As Bryan has observed the past, software has a quality unique to engineering disciplines in that you can build it, but you can’t see it. DTrace changes that by opening windows into parts of the system that were previously unobservable and it does so in a way that minimally changes what you’re attempting to observe — this software “uncertainty principle” has limited the utility of previous observability tools. One of the darkest areas of debugging in user-land has been around lock contention.
In multi-threaded programs synchronization primitives — mutexes, R/W locks, semaphores, etc. — are required to coordinate each thread’s efforts and make sure shared data is accessed safely. If many threads are kept waiting while another thread owns a sychronization primitive, the program is said to suffer from lock contention. In the kernel, we’ve had lockstat(1m) for many years, but in user-land, the techniqes for observing lock behavior and sorting out the cause or even the presence have been very ad hoc
the plockstat provider
I just finished work on the plockstat provider for DTrace as well as a new plockstat(1m) command for observing user-land synchronization objects. If you’re unfamiliar with DTrace, you might want to take a quick look at the Solaris Dynamic Tracing Guide (look through it for some examples); that will help ground some of this explanation.
The plockstat provider has these probes:
mutex-acquire | fires when a mutex is acquired |
mutex-release | fires when a mutex is released |
mutex-block | fires when a thread blocks waiting for a mutex |
mutex-spin | fires when a thread spins waiting for a mutex |
rw-acquire | fires when an R/W lock is acquired |
rw-release | fires when an R/W lock is released |
rw-block | fires when a thread blocks waiting for an R/W lock |
It’s possible with other tools to observe these points, but — as anyone who’s tried it can attest — other tools can alter the effects you’re trying to observe. Traditional debuggers can effectively serialize your parallel program removing any trace of the lock contention you’d see during a normal run. DTrace and the plockstat provider avoid eliminate this problem.
With the plockstat provider you can answer questions that were previously very difficult to solve, such as “where is my program blocked on mutexes”:
bash-2.05b# dtrace -n plockstat1173:::mutex-block'{ @[ustack()] = count() }' dtrace: description 'plockstat1173:::mutex-block' matched 2 probes ^C libc.so.1`mutex_lock_queue+0xa9 libc.so.1`slow_lock+0x3d libc.so.1`mutex_lock_impl+0xec libc.so.1`mutex_lock+0x38 libnspr4.so`PR_Lock+0x1a libnspr4.so`PR_EnterMonitor+0x35 libxpcom.so`__1cGnsPipePGetWriteSegment6MrpcrI_I_+0x3e libxpcom.so`__1cSnsPipeOutputStreamNWriteSegments6MpFpnPnsIOutputStream_pvpcIIpI_I3I5_I_+0x4f c4654d3c libxpcom.so`__1cUnsThreadPoolRunnableDRun6M_I_+0xb0 libxpcom.so`__1cInsThreadEMain6Fpv_v_+0x32 c4ec1d6a libc.so.1`_thr_setup+0x50 libc.so.1`_lwp_start 1
(any guesses as to what program this might be?)

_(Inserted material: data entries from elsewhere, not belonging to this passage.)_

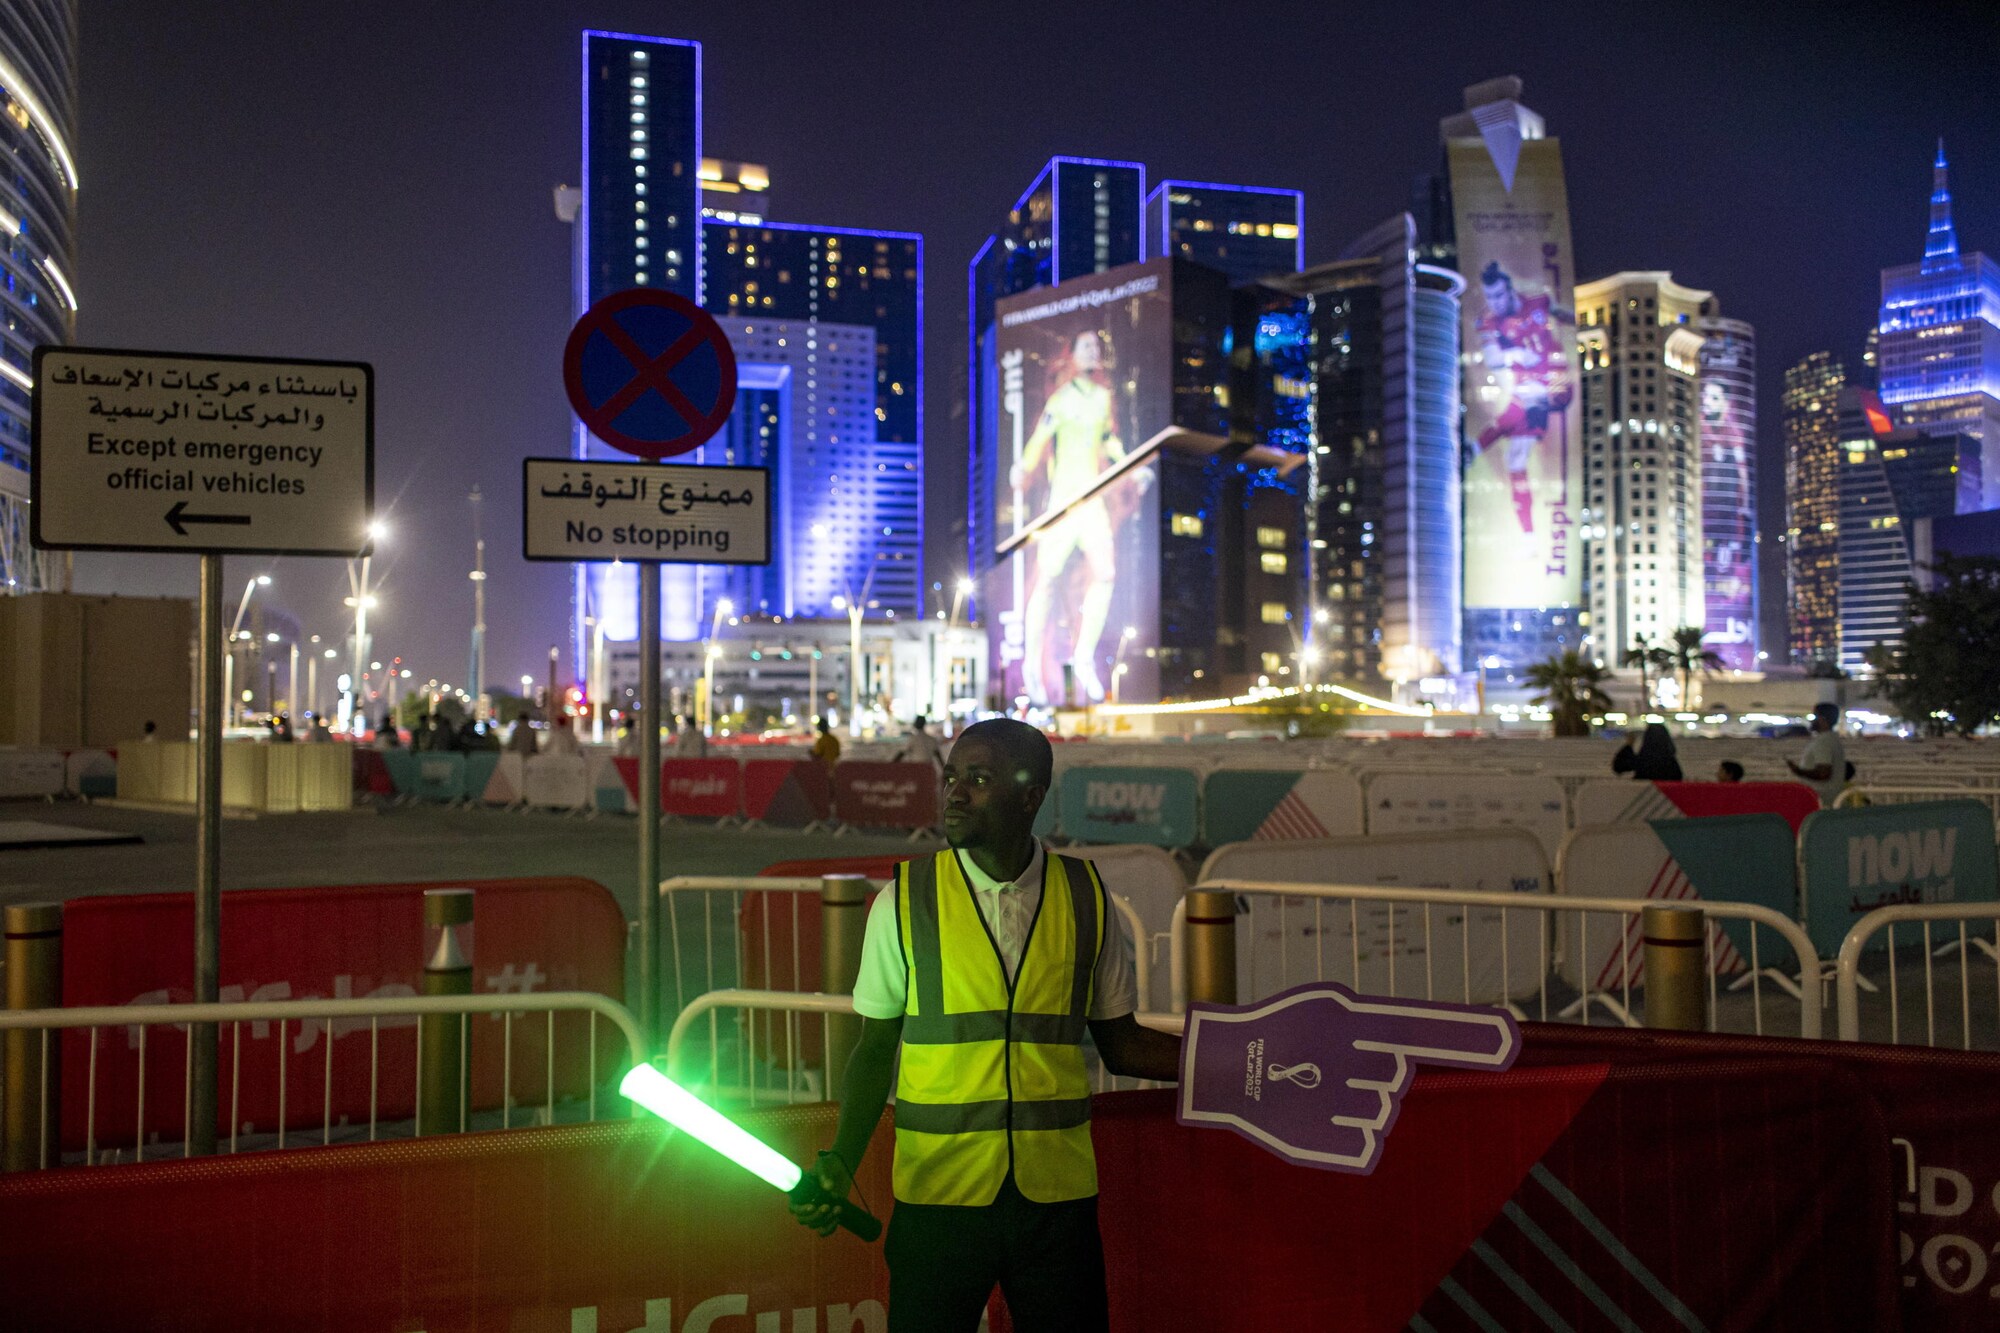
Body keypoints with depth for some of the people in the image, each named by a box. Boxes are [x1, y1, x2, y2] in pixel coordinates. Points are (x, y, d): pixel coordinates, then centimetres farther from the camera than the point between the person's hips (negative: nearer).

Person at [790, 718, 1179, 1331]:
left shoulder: (1085, 898, 2)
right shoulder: (903, 901, -2)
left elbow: (1120, 1043, 8)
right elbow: (877, 1047, 4)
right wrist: (842, 1162, -9)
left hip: (1057, 1200, 1)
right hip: (937, 1195, -1)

Not just a new view for DTrace, but a new view for user-land.
the plockstat(1m) command
DTrace is an incredibly powerful tool, but some tasks are so common that we want to make it as easy as possible to use DTrace’s facilities without knowing anything about DTrace. The plockstat(1m) command wraps up a bunch of knowledge about lock contention in a neat and easy to use package:
# plockstat -s 10 -A -p `pgrep locker` ^C Mutex block ------------------------------------------------------------------------------- Count nsec Lock Caller 13 22040260 locker`lock1 locker`go_lock+0x47 nsec ---- Time Distribution --- count Stack 65536 |@@@@@@@@@@@@@@ | 8 libc.so.1`mutex_lock+0x38 131072 | | 0 locker`go_lock+0x47 262144 |@@@@@ | 3 libc.so.1`_thr_setup+0x50 524288 | | 0 libc.so.1`_lwp_start 1048576 | | 0 2097152 | | 0 4194304 | | 0 8388608 | | 0 16777216 |@ | 1 33554432 | | 0 67108864 | | 0 134217728 | | 0 268435456 |@ | 1 ...
This has been a bit of a teaser. I only integrated plockstat into Solaris 10 yesterday and it will be a few weeks before you can access plockstat as part of the Solaris Express program, but keep an eye on the DTrace Solaris Express Schedule.